The Attorney General elevated the charge from third degree murder. In addition, the other three officers involved in the arrest have been charged with aiding and abetting murder.

Governor Tim Walz said that "The charges announced by Attorney General Keith Ellison today are a meaningful step toward justice for George Floyd."

"But we must also recognize that the anguish driving protests around the world is about more than one tragic incident," he added.

"George Floyd’s death is the symptom of a disease. We will not wake up one day and have the disease of systemic racism cured for us.
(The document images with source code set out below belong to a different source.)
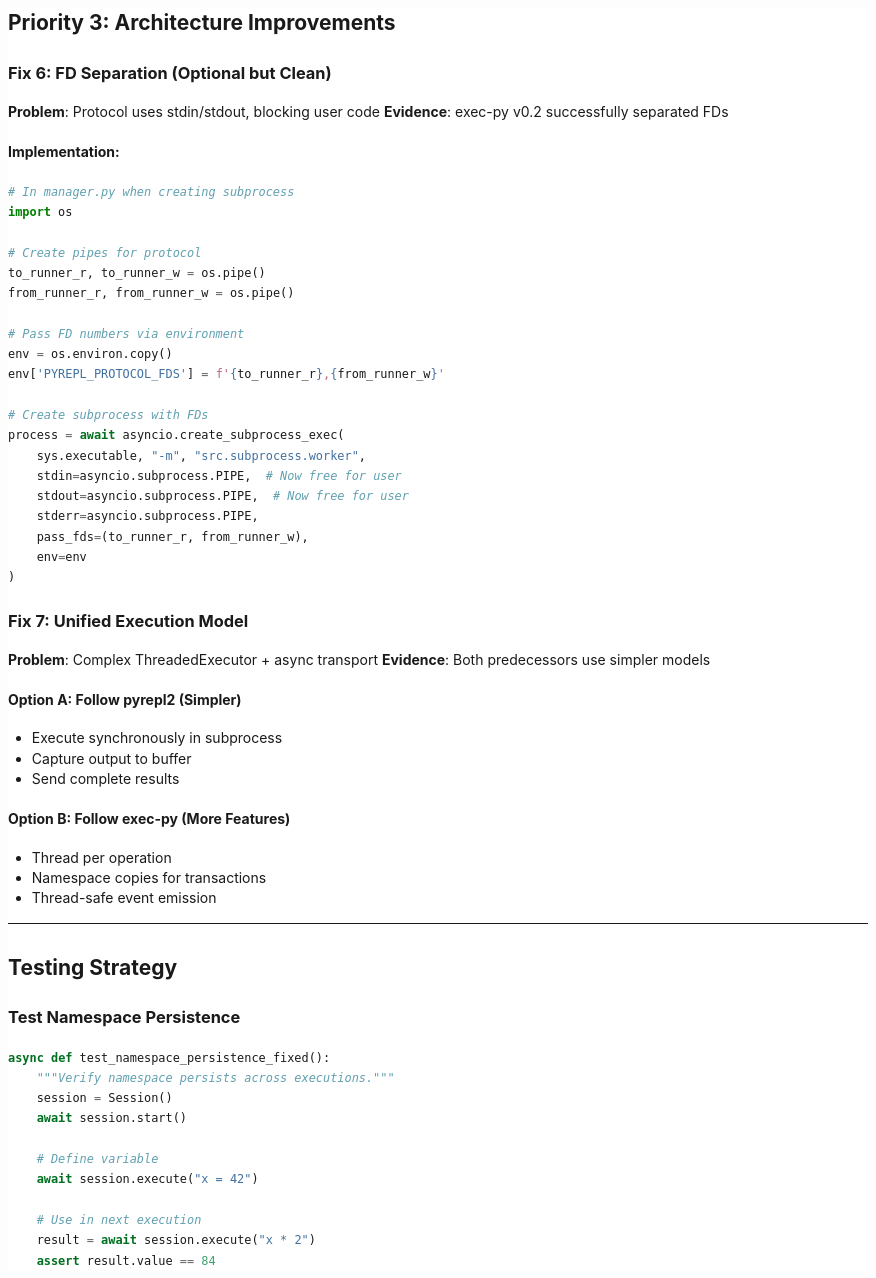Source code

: 
## Priority 3: Architecture Improvements

### Fix 6: FD Separation (Optional but Clean)
**Problem**: Protocol uses stdin/stdout, blocking user code
**Evidence**: exec-py v0.2 successfully separated FDs

#### Implementation:
```python
# In manager.py when creating subprocess
import os

# Create pipes for protocol
to_runner_r, to_runner_w = os.pipe()
from_runner_r, from_runner_w = os.pipe()

# Pass FD numbers via environment
env = os.environ.copy()
env['PYREPL_PROTOCOL_FDS'] = f'{to_runner_r},{from_runner_w}'

# Create subprocess with FDs
process = await asyncio.create_subprocess_exec(
    sys.executable, "-m", "src.subprocess.worker",
    stdin=asyncio.subprocess.PIPE,  # Now free for user
    stdout=asyncio.subprocess.PIPE,  # Now free for user
    stderr=asyncio.subprocess.PIPE,
    pass_fds=(to_runner_r, from_runner_w),
    env=env
)
```

### Fix 7: Unified Execution Model
**Problem**: Complex ThreadedExecutor + async transport
**Evidence**: Both predecessors use simpler models

#### Option A: Follow pyrepl2 (Simpler)
- Execute synchronously in subprocess
- Capture output to buffer
- Send complete results

#### Option B: Follow exec-py (More Features)
- Thread per operation
- Namespace copies for transactions
- Thread-safe event emission

---

## Testing Strategy

### Test Namespace Persistence
```python
async def test_namespace_persistence_fixed():
    """Verify namespace persists across executions."""
    session = Session()
    await session.start()
    
    # Define variable
    await session.execute("x = 42")
    
    # Use in next execution
    result = await session.execute("x * 2")
    assert result.value == 84
```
This is on each of us to solve together, and we have hard work ahead."

(Original story May 29, 2020)

Derek Chauvin, former Minneappolis police officer, has been arrested and charged following the death of George Floyd.

This comes after footage of police arresting Floyd surfaced, showing one officer kneeling on his neck.

<who>Photo by Scott Olson/Getty Images

Hennepin County Attorney Mike Freeman announced today that Chauvin has been charged with third-degree murder.

Agents with the Minnesota Bureau of Criminal Apprehension arrested Chauvin on probable cause related to the May 25 death this morning.

Freeman said the decision was made after going over evidence such as video, body cam footage, witness statements and coroner’s reports.

He added that a detailed complaint will be made available later today.

Minnesota Governor Tim Walz said that the arrest was a "good first step" towards justice for Floyd.

"But it doesn't change the systematic problems and persistent inequities that led to his death or the pain our communities live with every day. We're committed to change," he added.

Officials said that the investigation is still active.

The death of Floyd has prompted protests and riots across the US, with angry demonstrators burning down several buildings in Minneapolis – including the local police station.

Minnesota law states that a person found guilty of third-degree murder may be sentenced to imprisonment for a maximum of 25 years.